S'étant réunis à Cathelineau et à Stofflet, le 14 mars 1793, après la prise de Cholet, il s'empara de Vihiers, qu'il abandonna presqu'immédiatement, après avoir enlevé les papiers du district.

A ce même moment, un autre chef vendéen qui devait balancer l'influence de d'Elbée, sans toutefois la détruire, apparaissait à la tête des insurgés du district de St-Florent.

De concert avec lui et Cathelineau, d'Elbée emporta d'assaut Chalonnes, le 21 mars. Moins heureux, le 11 avril, à Chemillé, il dut abandonner cette ville au général républicain Ligonnier. Mais la revanche ne se fit pas longtemps attendre : le 16, il battit ce même général à Coron et à Vezins et poursuivit ses troupes jusqu'à Vihiers, puis au château de Bois-Grolleau, dont la garnison soutint pendant deux jours et deux nuits un véritable siège.

Rejoins bientôt après par Bonchamps, il remporta le 23 près de Beaupréau une nouvelle victoire sur les patriotes commandés par le général Gauvilliers. Ce succès enhardit les royalistes et força les républicains à évacuer toute la rive gauche de la Loire.

Cependant d'Elbée avait fait adopter au conseil militaire un projet d'expédition contre Bressuire, Argenton-Château et Thouars. L'ordre fut donné à tous les corps de se réunir à cet effet à Cholet. Le 5 mai, les troupes royalistes remportèrent une victoire complète sous les murs de Thouars. La reddition de la ville, la prise du général républicain Quétineau, la destruction de son armée qui perdit en morts sept à huit cents hommes et une énorme quantité de prisonniers, douze canons, vingt caissons, cinq à six mille fusils et toutes sortes de munitions : tels furent les avantages de cette première journée. Les Vendéens ne restèrent que quatre jours dans Thouars. Il avait, en effet, été décidé qu'aussitôt la prise de cette ville, on marcherait sur Fontenay, D'Elbée, sans attendre Bonchamps qui avait momentanément licencié ses rassemblements, prit les devants, occupa Parthenay et se porta le 13 sur la Châtaigneraie, où il battit trois mille patriotes commandés par le général Chalbos. Il séjourna, le 14, à la Châtaigneraie, et se porta le lendemain sur Vouvent avec une armée qu'avaient affaiblie de nombreuses désertions.

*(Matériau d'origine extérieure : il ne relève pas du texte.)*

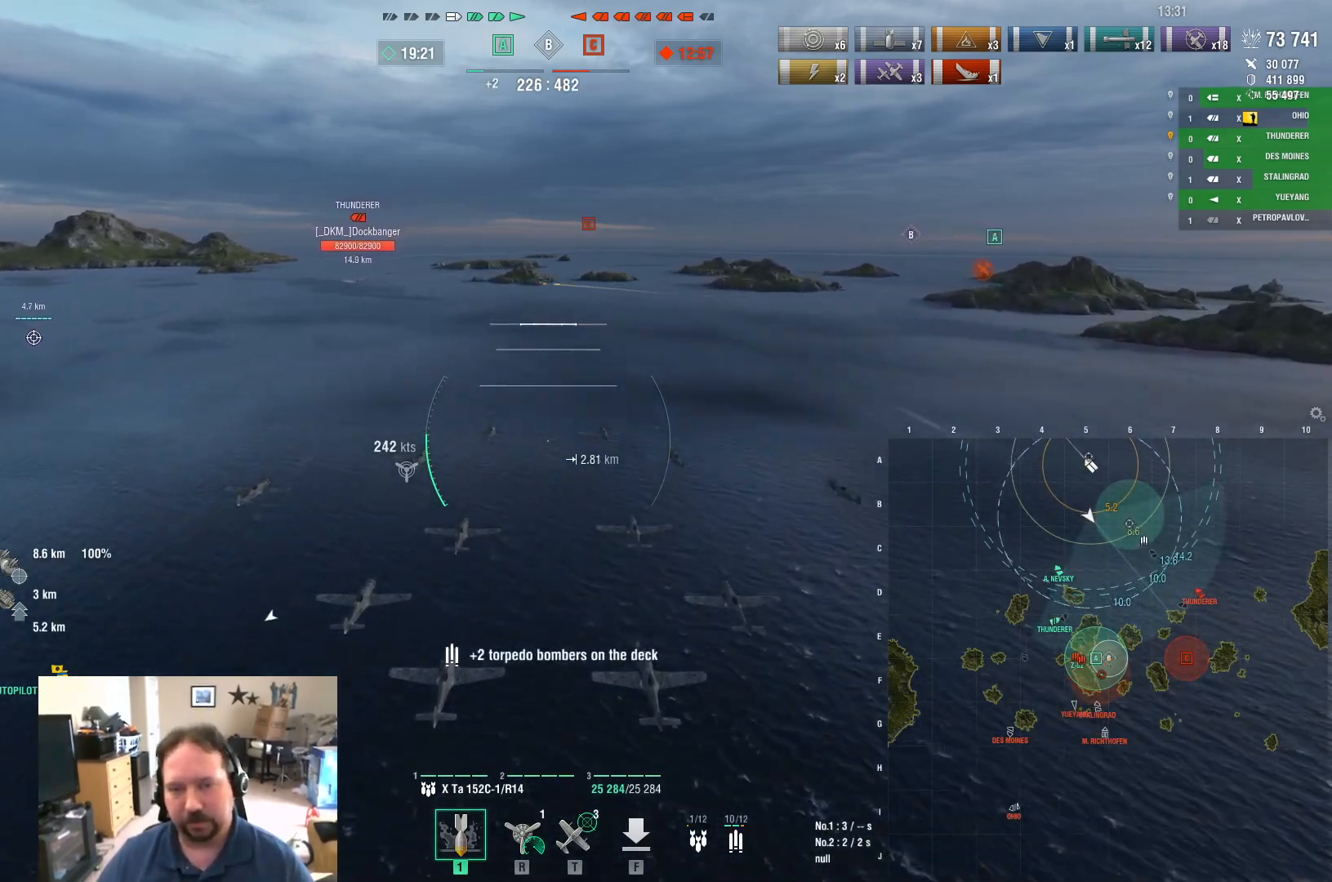
{"keys": ["w"], "mouse": [], "mouse_move": "still", "events": []}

Après des prières solennelles, l'armée vendéenne se dirigea, le 16, sur Fontenay. Elle formait deux lignes : d'Elbée commandait en personne la droite, et le marquis de Lescure la gauche. Le centre était occupé par la cavalerie et l'artillerie. Les républicains, à la tête desquels se trouvait Chalbos, instruits de la marche des Vendéens, sortirent de la ville, se déployèrent dans la plaine et offrirent la bataille qui fut acceptée. La canonnade vigoureusement soutenue de part et d'autre avait duré trois heures et l'avantage paraissait être du côté des Vendéens, lorsqu'une charge de cavalerie faite à propos par les républicains fit changer la fortune. D'Elbée fut blessé à la cuisse, les Vendéens lâchèrent pied et Dommaigné, à la tête de ses cavaliers ne put que protéger la retraite de l'infanterie royaliste. L'armée vendéenne perdit dans cette affaire quatre cents hommes et vingt-quatre pièces d'artillerie, dont faisait partie le long canon de cuivre baptisé Marie-Jeanne et si vénéré des paysans. La déroute avait été telle que les troupes royalistes ne se rallièrent que dans la Gâtine, aux environs de Parthenay.

 

 

Mais, loin d'être découragé par l'insuccès de cette expédition, d'Elbée fit décider en conseil de guerre à Châtillon-sur-Sèvre qu'on marcherait de nouveau sur Fontenay-le-Comte, mais avec de plus grandes forces. Chalbos qui était rentré à la Châtaigneraie après sa victoire du 16, évacua de nouveau ce poste, le 24. Il n'était que temps : le lendemain les Vendéens au nombre de trente-cinq mille l'occupèrent et marchèrent en trois colonnes sur Fontenay. A midi, ils prenaient position là même où ils avaient été précédemment défaits ; mais ils étaient sans artillerie et presque sans munitions.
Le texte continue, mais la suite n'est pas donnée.